### Passage provided
start

General Social Survey - Family (GSS)

Status:
Active
Frequency:
Quinquennial (5 year)
Record number:
4501

The two primary objectives of the General Social Survey (GSS) are: to gather data on social trends in order to monitor changes in the living conditions and well being of Canadians over time; and to provide information on specific social policy issues of current or emerging interest.

This survey monitors the changes in the structure of families with respect to marriages, common-law unions, children and fertility intentions.

Detailed information for 1995 (Cycle 10)

Data release - February 28, 1997

Description

The two primary objectives of the General Social Survey (GSS) are: to gather data on social trends in order to monitor changes in the living conditions and well being of Canadians over time; and to provide information on specific social policy issues of current or emerging interest.

This survey monitors changes in Canadian families. It collects information on: conjugal and parental history (chronology of marriages, common-law unions and children), family origins, children's home leaving, fertility intentions as well as work history and other socioeconomic characteristics.

The information collected will impact program and policy areas such as parental benefits, early learning and child-care strategies, affordable housing, child custody and spousal support programs.

end

### Material supplied
start

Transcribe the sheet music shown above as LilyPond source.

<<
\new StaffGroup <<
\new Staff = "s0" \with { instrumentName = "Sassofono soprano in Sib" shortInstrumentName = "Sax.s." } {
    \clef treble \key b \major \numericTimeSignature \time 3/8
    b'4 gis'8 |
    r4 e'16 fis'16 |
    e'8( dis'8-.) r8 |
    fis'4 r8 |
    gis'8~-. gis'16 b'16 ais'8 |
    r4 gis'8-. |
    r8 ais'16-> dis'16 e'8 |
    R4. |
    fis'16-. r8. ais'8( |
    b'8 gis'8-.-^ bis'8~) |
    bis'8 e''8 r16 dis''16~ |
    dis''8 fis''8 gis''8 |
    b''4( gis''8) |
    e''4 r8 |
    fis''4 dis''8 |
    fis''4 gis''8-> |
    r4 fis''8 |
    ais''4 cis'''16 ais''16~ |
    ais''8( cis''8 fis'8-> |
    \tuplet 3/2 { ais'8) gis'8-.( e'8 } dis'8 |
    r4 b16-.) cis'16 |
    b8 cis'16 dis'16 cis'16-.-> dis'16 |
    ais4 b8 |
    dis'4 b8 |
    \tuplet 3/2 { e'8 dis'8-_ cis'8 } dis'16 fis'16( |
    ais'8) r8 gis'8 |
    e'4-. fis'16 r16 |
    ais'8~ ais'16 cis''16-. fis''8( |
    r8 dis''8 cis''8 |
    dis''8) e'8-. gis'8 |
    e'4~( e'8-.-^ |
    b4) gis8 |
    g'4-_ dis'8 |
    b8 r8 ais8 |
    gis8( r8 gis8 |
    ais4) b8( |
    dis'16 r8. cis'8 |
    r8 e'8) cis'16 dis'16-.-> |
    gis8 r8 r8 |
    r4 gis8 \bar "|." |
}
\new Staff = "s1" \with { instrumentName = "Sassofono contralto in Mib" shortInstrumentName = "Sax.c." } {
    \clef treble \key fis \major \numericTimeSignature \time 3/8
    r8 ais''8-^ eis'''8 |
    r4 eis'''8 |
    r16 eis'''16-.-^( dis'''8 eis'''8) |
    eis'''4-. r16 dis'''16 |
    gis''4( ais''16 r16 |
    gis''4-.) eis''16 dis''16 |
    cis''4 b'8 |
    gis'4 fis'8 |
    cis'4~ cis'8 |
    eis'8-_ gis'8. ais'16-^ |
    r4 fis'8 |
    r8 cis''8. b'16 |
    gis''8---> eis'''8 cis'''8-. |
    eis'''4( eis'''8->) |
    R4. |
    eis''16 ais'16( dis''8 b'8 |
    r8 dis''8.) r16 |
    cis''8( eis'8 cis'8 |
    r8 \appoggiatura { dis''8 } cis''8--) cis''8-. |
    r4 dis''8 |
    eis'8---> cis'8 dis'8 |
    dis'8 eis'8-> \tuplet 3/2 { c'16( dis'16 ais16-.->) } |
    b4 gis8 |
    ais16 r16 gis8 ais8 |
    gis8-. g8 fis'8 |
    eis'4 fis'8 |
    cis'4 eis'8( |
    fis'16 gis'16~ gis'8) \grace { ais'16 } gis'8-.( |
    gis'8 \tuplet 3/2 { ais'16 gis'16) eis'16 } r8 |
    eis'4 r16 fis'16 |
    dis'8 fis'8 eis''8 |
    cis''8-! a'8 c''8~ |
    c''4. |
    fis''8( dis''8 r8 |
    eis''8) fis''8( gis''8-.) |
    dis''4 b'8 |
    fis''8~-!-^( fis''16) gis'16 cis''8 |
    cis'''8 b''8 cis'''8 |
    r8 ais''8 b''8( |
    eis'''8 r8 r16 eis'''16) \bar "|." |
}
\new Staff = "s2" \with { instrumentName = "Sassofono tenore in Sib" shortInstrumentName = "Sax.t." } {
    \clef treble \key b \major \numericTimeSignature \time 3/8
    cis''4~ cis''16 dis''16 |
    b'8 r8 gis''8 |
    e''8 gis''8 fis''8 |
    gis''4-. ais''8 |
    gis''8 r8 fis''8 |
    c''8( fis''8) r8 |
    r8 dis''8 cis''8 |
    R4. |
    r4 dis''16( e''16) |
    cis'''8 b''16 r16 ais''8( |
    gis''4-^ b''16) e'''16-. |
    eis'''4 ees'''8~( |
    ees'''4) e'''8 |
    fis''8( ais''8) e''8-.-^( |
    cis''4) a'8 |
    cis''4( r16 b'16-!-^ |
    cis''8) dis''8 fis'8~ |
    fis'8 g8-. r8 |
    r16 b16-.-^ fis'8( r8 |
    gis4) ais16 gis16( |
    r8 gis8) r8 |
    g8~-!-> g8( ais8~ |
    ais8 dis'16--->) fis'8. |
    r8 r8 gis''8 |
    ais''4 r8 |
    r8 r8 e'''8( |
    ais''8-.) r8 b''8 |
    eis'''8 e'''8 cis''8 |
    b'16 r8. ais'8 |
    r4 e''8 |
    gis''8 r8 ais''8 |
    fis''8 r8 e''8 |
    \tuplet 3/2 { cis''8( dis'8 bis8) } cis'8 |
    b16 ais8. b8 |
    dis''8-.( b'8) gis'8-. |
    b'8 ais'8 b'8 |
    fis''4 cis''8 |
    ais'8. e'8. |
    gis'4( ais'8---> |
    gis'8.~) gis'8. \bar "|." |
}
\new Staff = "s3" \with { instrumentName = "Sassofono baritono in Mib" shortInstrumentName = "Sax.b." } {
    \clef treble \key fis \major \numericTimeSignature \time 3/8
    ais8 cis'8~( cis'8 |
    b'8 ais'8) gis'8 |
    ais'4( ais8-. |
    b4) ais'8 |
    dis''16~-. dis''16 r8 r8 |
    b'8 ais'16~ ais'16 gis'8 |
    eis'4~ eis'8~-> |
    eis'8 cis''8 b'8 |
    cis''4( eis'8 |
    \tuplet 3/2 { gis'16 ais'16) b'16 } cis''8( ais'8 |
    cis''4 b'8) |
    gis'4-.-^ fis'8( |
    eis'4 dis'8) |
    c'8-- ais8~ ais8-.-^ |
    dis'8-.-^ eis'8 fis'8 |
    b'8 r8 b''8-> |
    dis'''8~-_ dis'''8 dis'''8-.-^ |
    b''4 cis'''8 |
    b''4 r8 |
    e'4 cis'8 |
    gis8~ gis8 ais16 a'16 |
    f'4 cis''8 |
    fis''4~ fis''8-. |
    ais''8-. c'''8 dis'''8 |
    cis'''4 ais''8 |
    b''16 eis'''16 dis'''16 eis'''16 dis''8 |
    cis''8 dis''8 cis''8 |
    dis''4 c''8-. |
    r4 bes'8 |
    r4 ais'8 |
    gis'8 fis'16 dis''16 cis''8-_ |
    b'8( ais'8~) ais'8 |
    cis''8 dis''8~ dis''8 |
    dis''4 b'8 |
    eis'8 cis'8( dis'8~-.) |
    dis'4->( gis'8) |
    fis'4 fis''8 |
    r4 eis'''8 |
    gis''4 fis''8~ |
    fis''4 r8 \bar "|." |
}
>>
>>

end
start

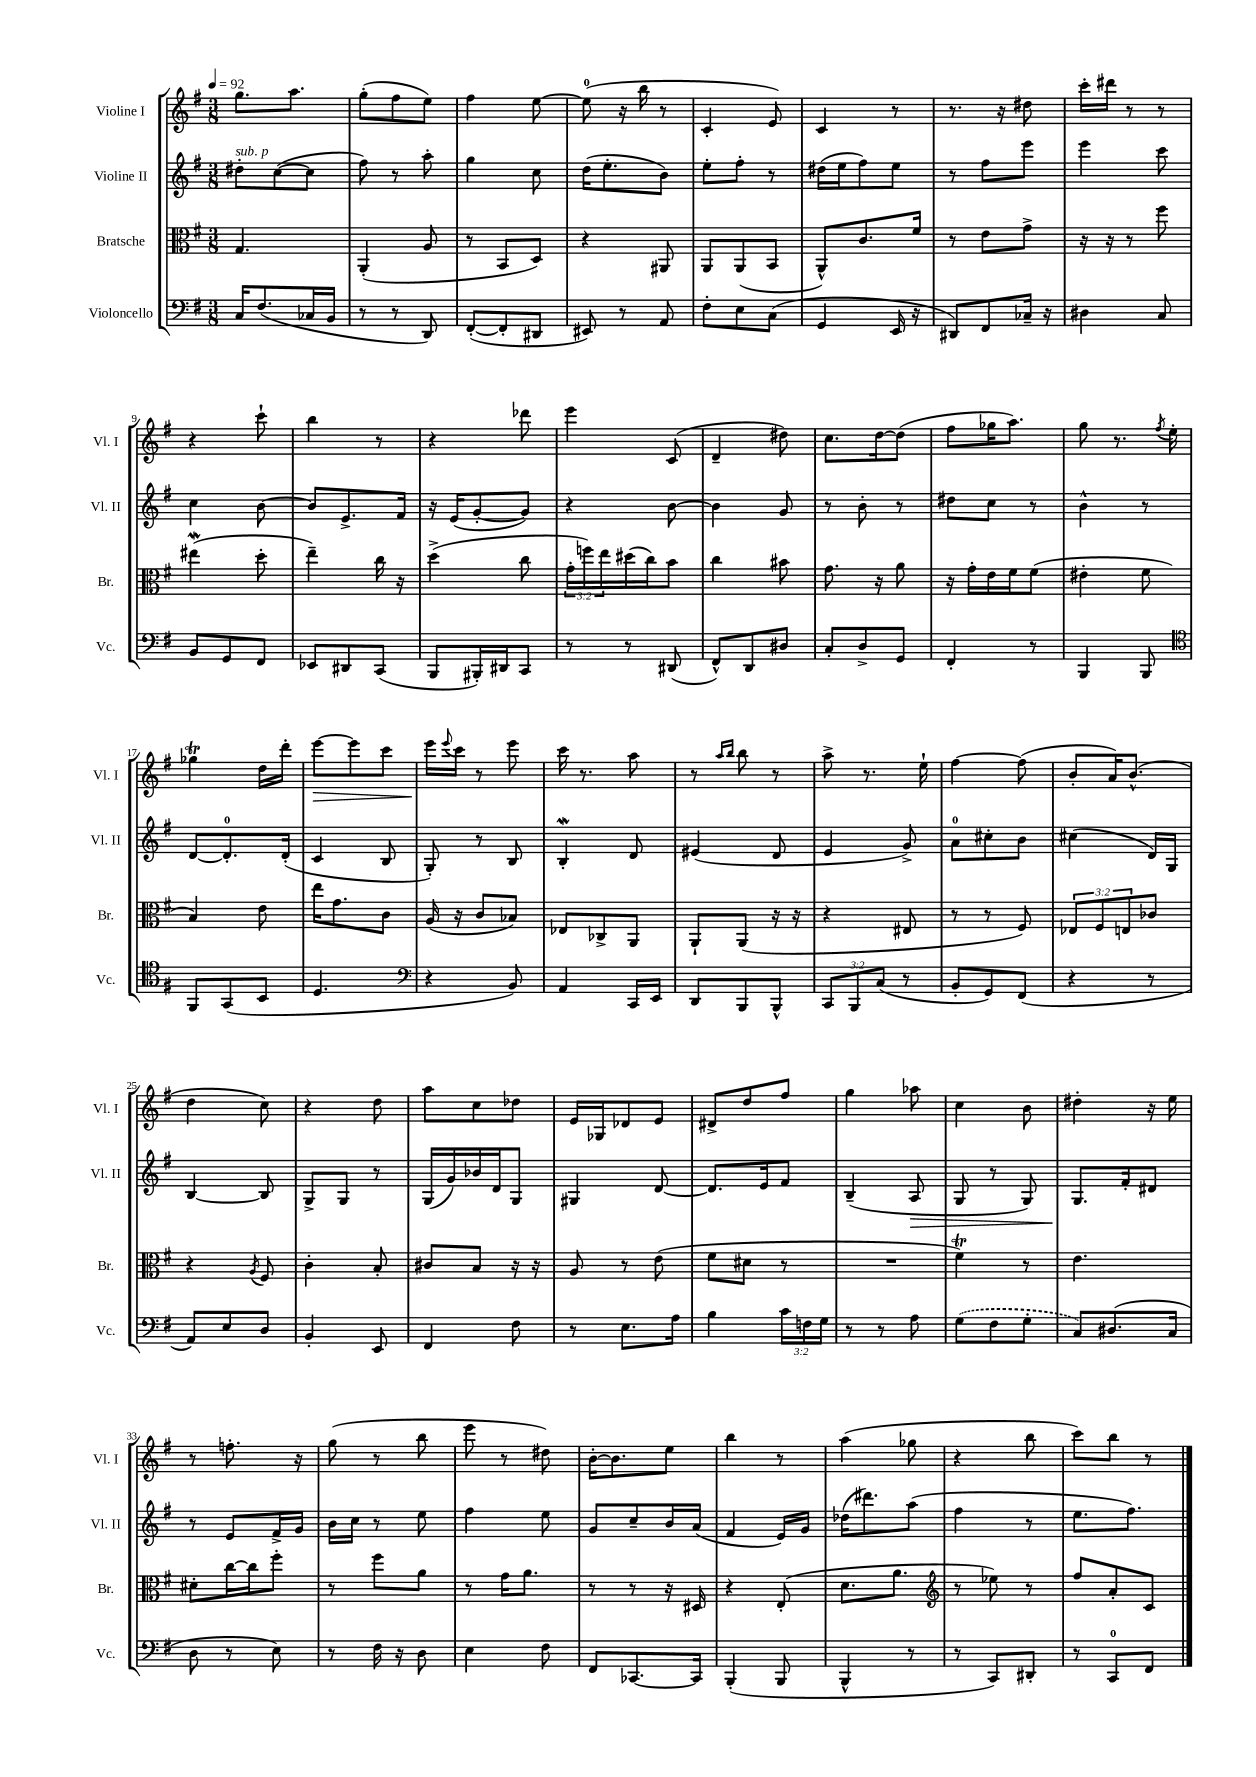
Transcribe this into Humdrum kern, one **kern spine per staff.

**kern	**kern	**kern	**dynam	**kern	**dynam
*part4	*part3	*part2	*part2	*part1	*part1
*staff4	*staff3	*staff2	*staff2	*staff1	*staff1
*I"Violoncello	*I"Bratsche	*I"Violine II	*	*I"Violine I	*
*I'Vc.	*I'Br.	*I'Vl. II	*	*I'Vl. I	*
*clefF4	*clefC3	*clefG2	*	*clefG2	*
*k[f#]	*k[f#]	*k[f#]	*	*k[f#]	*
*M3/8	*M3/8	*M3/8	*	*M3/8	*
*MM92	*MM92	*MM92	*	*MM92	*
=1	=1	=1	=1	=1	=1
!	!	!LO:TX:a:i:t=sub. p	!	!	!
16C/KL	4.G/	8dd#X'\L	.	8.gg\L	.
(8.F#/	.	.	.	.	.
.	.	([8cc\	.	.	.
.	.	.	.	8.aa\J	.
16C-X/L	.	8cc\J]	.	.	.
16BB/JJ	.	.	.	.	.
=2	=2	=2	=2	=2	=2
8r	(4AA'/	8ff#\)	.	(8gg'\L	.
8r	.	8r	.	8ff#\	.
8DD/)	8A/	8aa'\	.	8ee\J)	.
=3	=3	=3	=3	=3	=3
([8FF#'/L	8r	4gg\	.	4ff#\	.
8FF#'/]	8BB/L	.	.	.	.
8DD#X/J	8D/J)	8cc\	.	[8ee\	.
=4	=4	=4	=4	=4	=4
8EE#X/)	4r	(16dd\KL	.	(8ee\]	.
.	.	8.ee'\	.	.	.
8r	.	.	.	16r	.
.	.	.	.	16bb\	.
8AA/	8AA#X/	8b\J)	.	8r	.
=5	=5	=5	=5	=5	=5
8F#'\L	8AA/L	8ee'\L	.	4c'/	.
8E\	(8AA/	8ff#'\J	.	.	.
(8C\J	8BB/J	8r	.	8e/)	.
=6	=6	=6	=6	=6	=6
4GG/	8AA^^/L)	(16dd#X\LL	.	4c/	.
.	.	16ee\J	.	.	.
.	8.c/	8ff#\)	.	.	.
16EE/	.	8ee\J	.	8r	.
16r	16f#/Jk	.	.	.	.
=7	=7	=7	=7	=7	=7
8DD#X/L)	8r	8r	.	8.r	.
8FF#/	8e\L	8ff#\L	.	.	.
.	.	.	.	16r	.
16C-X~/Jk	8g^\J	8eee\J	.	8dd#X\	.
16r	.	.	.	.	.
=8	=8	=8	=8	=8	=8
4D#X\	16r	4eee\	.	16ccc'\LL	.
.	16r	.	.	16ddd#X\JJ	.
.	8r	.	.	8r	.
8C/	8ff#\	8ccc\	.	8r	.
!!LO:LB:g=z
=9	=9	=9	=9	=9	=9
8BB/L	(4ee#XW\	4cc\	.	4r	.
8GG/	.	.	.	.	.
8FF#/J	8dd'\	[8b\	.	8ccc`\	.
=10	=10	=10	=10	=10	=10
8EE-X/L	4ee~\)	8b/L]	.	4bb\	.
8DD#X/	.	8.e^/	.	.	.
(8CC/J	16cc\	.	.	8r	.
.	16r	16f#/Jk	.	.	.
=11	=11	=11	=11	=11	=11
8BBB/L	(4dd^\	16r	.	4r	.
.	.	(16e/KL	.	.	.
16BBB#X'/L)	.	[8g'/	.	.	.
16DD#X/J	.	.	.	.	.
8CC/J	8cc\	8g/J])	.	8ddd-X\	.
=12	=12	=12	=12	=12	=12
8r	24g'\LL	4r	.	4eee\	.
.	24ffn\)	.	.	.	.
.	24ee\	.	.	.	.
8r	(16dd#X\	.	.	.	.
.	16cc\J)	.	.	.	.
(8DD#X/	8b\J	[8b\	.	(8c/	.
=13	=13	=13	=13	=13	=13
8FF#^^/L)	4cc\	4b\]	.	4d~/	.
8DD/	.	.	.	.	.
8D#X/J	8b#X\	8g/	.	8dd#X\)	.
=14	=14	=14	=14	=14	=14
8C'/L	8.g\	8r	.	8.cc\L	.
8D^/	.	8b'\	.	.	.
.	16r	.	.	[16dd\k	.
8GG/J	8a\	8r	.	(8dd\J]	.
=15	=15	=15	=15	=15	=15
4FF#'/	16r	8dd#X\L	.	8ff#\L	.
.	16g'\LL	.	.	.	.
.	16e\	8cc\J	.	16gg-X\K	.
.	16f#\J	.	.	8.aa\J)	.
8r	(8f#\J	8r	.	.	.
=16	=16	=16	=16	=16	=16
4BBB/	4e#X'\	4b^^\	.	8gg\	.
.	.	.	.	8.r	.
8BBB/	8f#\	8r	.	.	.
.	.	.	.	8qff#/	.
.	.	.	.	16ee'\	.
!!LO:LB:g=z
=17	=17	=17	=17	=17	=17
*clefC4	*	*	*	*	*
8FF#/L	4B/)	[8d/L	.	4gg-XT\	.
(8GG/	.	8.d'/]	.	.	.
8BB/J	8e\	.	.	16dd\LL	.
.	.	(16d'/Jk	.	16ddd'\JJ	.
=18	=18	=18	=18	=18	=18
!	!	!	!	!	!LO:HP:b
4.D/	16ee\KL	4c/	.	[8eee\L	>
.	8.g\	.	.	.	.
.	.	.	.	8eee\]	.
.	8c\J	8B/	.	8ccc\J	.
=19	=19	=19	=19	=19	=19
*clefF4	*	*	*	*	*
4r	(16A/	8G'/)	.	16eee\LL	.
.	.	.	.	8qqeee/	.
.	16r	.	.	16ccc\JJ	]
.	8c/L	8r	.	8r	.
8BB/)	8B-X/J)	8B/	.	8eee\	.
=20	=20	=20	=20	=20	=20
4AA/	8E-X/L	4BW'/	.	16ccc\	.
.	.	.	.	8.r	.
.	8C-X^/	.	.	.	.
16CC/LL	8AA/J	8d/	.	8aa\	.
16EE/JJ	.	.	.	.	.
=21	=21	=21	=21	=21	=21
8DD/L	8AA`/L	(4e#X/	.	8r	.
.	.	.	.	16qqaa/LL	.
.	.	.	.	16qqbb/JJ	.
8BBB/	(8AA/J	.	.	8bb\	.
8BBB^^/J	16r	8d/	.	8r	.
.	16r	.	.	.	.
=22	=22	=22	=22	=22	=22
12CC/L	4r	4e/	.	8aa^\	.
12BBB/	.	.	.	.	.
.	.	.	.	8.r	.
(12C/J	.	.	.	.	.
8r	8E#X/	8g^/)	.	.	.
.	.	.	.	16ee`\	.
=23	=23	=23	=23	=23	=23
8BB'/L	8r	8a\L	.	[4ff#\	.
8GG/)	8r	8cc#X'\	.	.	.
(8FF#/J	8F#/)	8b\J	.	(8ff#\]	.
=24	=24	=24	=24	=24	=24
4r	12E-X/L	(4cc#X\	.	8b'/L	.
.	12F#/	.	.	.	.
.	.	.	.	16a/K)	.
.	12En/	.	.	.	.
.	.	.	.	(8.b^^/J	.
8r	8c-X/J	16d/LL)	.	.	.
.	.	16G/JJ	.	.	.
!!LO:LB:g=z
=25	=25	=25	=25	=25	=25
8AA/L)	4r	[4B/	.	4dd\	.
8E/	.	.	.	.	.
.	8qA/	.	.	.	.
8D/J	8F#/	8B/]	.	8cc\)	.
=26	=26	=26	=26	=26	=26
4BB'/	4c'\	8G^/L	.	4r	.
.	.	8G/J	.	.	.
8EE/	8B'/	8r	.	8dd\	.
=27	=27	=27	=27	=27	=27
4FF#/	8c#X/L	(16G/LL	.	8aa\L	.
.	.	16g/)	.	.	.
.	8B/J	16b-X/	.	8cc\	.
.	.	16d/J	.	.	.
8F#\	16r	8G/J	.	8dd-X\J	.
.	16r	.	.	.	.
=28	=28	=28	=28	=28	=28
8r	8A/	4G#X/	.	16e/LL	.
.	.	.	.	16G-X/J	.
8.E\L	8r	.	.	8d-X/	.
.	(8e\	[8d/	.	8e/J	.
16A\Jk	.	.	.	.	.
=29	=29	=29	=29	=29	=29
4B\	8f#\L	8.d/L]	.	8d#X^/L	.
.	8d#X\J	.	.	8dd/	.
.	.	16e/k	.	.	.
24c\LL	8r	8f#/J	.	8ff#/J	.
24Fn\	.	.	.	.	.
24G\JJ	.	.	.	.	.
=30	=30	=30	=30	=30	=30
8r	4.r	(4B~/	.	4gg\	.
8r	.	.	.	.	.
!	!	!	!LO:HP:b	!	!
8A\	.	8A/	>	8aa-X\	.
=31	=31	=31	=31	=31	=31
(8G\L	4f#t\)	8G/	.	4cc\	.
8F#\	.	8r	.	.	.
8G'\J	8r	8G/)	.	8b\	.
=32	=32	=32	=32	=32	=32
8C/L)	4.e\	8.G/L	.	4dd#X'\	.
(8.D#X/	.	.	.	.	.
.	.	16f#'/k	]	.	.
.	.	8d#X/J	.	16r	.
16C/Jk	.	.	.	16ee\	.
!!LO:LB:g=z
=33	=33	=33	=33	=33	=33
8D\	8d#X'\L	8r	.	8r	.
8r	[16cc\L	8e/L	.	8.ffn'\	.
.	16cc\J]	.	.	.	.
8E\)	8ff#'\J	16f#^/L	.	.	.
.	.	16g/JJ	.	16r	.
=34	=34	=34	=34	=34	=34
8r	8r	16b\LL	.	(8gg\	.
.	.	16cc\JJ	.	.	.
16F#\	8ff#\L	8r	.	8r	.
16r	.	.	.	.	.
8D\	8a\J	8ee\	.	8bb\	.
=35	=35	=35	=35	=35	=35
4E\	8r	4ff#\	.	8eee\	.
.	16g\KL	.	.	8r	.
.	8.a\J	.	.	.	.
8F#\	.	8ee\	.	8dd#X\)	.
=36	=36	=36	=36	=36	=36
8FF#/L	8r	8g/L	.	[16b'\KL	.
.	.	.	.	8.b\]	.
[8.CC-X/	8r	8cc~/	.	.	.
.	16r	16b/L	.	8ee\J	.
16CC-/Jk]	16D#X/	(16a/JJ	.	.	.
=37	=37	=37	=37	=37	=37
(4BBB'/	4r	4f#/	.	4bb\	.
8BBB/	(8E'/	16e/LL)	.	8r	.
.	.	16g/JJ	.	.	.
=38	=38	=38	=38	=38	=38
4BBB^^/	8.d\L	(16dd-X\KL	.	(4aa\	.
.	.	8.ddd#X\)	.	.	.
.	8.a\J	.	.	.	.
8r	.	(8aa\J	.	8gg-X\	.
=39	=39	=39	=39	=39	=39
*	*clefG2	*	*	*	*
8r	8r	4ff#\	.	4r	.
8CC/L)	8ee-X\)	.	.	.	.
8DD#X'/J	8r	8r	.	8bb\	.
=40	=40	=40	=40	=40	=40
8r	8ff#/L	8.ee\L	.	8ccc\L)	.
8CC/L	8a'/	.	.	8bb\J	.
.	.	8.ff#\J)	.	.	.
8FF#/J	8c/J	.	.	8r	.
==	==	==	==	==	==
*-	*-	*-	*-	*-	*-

end

### Given instruction A
Reproduce everything in the survey description from "Detailed information for" down to "spousal support programs.".
### Given instruction B
Identify each line in the entries that contains the string "instrumentName" and copy those lines.

### Written reply A
Detailed information for 1995 (Cycle 10)

Data release - February 28, 1997

Description

The two primary objectives of the General Social Survey (GSS) are: to gather data on social trends in order to monitor changes in the living conditions and well being of Canadians over time; and to provide information on specific social policy issues of current or emerging interest.

This survey monitors changes in Canadian families. It collects information on: conjugal and parental history (chronology of marriages, common-law unions and children), family origins, children's home leaving, fertility intentions as well as work history and other socioeconomic characteristics.

The information collected will impact program and policy areas such as parental benefits, early learning and child-care strategies, affordable housing, child custody and spousal support programs.

### Written reply B
\new Staff = "s0" \with { instrumentName = "Sassofono soprano in Sib" shortInstrumentName = "Sax.s." } {
\new Staff = "s1" \with { instrumentName = "Sassofono contralto in Mib" shortInstrumentName = "Sax.c." } {
\new Staff = "s2" \with { instrumentName = "Sassofono tenore in Sib" shortInstrumentName = "Sax.t." } {
\new Staff = "s3" \with { instrumentName = "Sassofono baritono in Mib" shortInstrumentName = "Sax.b." } {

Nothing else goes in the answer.